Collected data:
▼

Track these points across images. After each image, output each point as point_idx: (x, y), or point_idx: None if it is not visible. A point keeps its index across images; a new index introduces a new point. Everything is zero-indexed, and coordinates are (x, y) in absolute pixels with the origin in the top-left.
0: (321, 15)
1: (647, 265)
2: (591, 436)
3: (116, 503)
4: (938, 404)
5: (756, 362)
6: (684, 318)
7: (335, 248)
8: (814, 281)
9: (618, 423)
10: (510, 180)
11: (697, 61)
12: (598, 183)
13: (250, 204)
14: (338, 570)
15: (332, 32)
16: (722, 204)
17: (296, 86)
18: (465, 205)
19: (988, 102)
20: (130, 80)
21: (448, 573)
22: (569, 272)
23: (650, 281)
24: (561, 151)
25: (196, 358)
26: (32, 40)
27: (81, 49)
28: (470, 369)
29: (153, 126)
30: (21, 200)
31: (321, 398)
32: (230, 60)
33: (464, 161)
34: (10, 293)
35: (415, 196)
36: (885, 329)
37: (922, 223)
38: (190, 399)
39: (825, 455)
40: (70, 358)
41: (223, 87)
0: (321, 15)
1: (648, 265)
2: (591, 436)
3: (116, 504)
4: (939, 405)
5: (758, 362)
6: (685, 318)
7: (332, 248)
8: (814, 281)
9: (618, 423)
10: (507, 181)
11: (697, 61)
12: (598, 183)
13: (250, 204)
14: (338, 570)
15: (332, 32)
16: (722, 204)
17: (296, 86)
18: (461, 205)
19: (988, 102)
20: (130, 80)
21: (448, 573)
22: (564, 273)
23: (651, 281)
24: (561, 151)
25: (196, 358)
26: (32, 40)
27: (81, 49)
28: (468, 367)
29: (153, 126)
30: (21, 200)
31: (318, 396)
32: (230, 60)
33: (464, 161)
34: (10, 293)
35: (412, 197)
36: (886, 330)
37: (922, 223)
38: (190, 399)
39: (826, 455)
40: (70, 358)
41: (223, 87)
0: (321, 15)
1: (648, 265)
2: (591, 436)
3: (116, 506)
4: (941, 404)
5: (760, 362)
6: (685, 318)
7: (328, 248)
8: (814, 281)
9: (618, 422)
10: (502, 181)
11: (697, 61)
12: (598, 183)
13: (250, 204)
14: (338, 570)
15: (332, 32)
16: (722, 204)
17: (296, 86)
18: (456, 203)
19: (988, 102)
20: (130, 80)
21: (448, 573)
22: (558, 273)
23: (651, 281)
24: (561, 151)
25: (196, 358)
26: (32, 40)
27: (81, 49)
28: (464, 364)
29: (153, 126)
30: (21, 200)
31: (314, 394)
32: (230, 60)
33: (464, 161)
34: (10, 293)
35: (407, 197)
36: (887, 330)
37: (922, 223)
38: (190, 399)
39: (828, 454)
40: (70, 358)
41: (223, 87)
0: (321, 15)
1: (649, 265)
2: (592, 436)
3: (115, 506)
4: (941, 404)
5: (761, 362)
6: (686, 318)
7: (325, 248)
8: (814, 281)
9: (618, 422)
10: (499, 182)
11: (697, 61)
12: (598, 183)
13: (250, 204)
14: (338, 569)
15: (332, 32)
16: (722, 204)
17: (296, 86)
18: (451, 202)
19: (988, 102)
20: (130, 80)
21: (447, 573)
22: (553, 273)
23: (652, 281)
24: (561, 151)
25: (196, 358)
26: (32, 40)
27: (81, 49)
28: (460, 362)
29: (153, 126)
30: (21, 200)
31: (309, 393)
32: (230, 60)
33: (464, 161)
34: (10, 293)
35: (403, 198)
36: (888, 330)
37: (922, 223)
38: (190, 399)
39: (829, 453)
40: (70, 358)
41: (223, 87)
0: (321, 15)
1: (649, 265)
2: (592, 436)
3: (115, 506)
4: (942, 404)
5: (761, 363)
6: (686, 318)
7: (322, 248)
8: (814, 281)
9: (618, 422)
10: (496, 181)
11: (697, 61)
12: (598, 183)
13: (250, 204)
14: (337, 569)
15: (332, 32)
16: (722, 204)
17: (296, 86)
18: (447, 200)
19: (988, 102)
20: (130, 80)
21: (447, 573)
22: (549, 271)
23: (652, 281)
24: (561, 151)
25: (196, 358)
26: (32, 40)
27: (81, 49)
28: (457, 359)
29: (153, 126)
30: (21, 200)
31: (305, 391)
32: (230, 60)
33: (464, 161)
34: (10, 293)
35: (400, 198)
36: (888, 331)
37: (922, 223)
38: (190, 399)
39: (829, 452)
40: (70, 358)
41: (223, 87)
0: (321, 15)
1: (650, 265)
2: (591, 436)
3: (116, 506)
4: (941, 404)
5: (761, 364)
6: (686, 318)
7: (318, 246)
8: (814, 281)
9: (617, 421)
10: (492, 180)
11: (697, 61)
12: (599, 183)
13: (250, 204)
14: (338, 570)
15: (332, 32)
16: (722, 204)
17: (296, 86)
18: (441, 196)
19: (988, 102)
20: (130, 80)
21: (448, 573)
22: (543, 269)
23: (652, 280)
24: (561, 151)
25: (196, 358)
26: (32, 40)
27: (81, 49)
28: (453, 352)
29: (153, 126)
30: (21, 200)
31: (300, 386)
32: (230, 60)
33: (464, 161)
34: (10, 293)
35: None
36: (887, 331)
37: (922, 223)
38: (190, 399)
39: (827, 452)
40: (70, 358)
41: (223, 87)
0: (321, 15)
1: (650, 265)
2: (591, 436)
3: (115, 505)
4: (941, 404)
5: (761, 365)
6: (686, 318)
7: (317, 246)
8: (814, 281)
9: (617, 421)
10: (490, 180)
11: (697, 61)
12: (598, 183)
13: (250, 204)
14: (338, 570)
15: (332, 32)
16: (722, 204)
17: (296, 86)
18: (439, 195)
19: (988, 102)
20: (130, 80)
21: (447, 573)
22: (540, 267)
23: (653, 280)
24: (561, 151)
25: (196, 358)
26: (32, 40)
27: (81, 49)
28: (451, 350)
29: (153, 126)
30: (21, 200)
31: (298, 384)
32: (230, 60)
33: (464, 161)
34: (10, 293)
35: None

▲

The entries are to be repeated exactly, with nothing altered.

Track these points across images. After each image, output each point as point_idx: (x, y), or point_idx: None if it is not visible. A point keeps its index across images; a new index introduces a new point. Everything is zero-indexed, and coordinates are (x, y) in absolute pixels with the origin in the top-left.
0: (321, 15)
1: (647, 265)
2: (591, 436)
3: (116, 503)
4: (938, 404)
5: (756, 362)
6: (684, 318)
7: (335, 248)
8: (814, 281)
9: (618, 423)
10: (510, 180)
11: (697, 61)
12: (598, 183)
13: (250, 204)
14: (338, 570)
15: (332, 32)
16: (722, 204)
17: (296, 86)
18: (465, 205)
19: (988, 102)
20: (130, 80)
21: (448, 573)
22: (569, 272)
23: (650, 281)
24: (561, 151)
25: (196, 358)
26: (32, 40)
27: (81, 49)
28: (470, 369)
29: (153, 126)
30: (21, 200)
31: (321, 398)
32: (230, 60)
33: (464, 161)
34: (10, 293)
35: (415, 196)
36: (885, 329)
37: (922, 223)
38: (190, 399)
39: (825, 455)
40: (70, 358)
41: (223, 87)
0: (321, 15)
1: (648, 265)
2: (591, 436)
3: (116, 504)
4: (939, 405)
5: (758, 362)
6: (685, 318)
7: (332, 248)
8: (814, 281)
9: (618, 423)
10: (507, 181)
11: (697, 61)
12: (598, 183)
13: (250, 204)
14: (338, 570)
15: (332, 32)
16: (722, 204)
17: (296, 86)
18: (461, 205)
19: (988, 102)
20: (130, 80)
21: (448, 573)
22: (564, 273)
23: (651, 281)
24: (561, 151)
25: (196, 358)
26: (32, 40)
27: (81, 49)
28: (468, 367)
29: (153, 126)
30: (21, 200)
31: (318, 396)
32: (230, 60)
33: (464, 161)
34: (10, 293)
35: (412, 197)
36: (886, 330)
37: (922, 223)
38: (190, 399)
39: (826, 455)
40: (70, 358)
41: (223, 87)
0: (321, 15)
1: (648, 265)
2: (591, 436)
3: (116, 506)
4: (941, 404)
5: (760, 362)
6: (685, 318)
7: (328, 248)
8: (814, 281)
9: (618, 422)
10: (502, 181)
11: (697, 61)
12: (598, 183)
13: (250, 204)
14: (338, 570)
15: (332, 32)
16: (722, 204)
17: (296, 86)
18: (456, 203)
19: (988, 102)
20: (130, 80)
21: (448, 573)
22: (558, 273)
23: (651, 281)
24: (561, 151)
25: (196, 358)
26: (32, 40)
27: (81, 49)
28: (464, 364)
29: (153, 126)
30: (21, 200)
31: (314, 394)
32: (230, 60)
33: (464, 161)
34: (10, 293)
35: (407, 197)
36: (887, 330)
37: (922, 223)
38: (190, 399)
39: (828, 454)
40: (70, 358)
41: (223, 87)
0: (321, 15)
1: (649, 265)
2: (592, 436)
3: (115, 506)
4: (941, 404)
5: (761, 362)
6: (686, 318)
7: (325, 248)
8: (814, 281)
9: (618, 422)
10: (499, 182)
11: (697, 61)
12: (598, 183)
13: (250, 204)
14: (338, 569)
15: (332, 32)
16: (722, 204)
17: (296, 86)
18: (451, 202)
19: (988, 102)
20: (130, 80)
21: (447, 573)
22: (553, 273)
23: (652, 281)
24: (561, 151)
25: (196, 358)
26: (32, 40)
27: (81, 49)
28: (460, 362)
29: (153, 126)
30: (21, 200)
31: (309, 393)
32: (230, 60)
33: (464, 161)
34: (10, 293)
35: (403, 198)
36: (888, 330)
37: (922, 223)
38: (190, 399)
39: (829, 453)
40: (70, 358)
41: (223, 87)
0: (321, 15)
1: (649, 265)
2: (592, 436)
3: (115, 506)
4: (942, 404)
5: (761, 363)
6: (686, 318)
7: (322, 248)
8: (814, 281)
9: (618, 422)
10: (496, 181)
11: (697, 61)
12: (598, 183)
13: (250, 204)
14: (337, 569)
15: (332, 32)
16: (722, 204)
17: (296, 86)
18: (447, 200)
19: (988, 102)
20: (130, 80)
21: (447, 573)
22: (549, 271)
23: (652, 281)
24: (561, 151)
25: (196, 358)
26: (32, 40)
27: (81, 49)
28: (457, 359)
29: (153, 126)
30: (21, 200)
31: (305, 391)
32: (230, 60)
33: (464, 161)
34: (10, 293)
35: (400, 198)
36: (888, 331)
37: (922, 223)
38: (190, 399)
39: (829, 452)
40: (70, 358)
41: (223, 87)
0: (321, 15)
1: (650, 265)
2: (591, 436)
3: (116, 506)
4: (941, 404)
5: (761, 364)
6: (686, 318)
7: (318, 246)
8: (814, 281)
9: (617, 421)
10: (492, 180)
11: (697, 61)
12: (599, 183)
13: (250, 204)
14: (338, 570)
15: (332, 32)
16: (722, 204)
17: (296, 86)
18: (441, 196)
19: (988, 102)
20: (130, 80)
21: (448, 573)
22: (543, 269)
23: (652, 280)
24: (561, 151)
25: (196, 358)
26: (32, 40)
27: (81, 49)
28: (453, 352)
29: (153, 126)
30: (21, 200)
31: (300, 386)
32: (230, 60)
33: (464, 161)
34: (10, 293)
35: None
36: (887, 331)
37: (922, 223)
38: (190, 399)
39: (827, 452)
40: (70, 358)
41: (223, 87)
0: (321, 15)
1: (650, 265)
2: (591, 436)
3: (115, 505)
4: (941, 404)
5: (761, 365)
6: (686, 318)
7: (317, 246)
8: (814, 281)
9: (617, 421)
10: (490, 180)
11: (697, 61)
12: (598, 183)
13: (250, 204)
14: (338, 570)
15: (332, 32)
16: (722, 204)
17: (296, 86)
18: (439, 195)
19: (988, 102)
20: (130, 80)
21: (447, 573)
22: (540, 267)
23: (653, 280)
24: (561, 151)
25: (196, 358)
26: (32, 40)
27: (81, 49)
28: (451, 350)
29: (153, 126)
30: (21, 200)
31: (298, 384)
32: (230, 60)
33: (464, 161)
34: (10, 293)
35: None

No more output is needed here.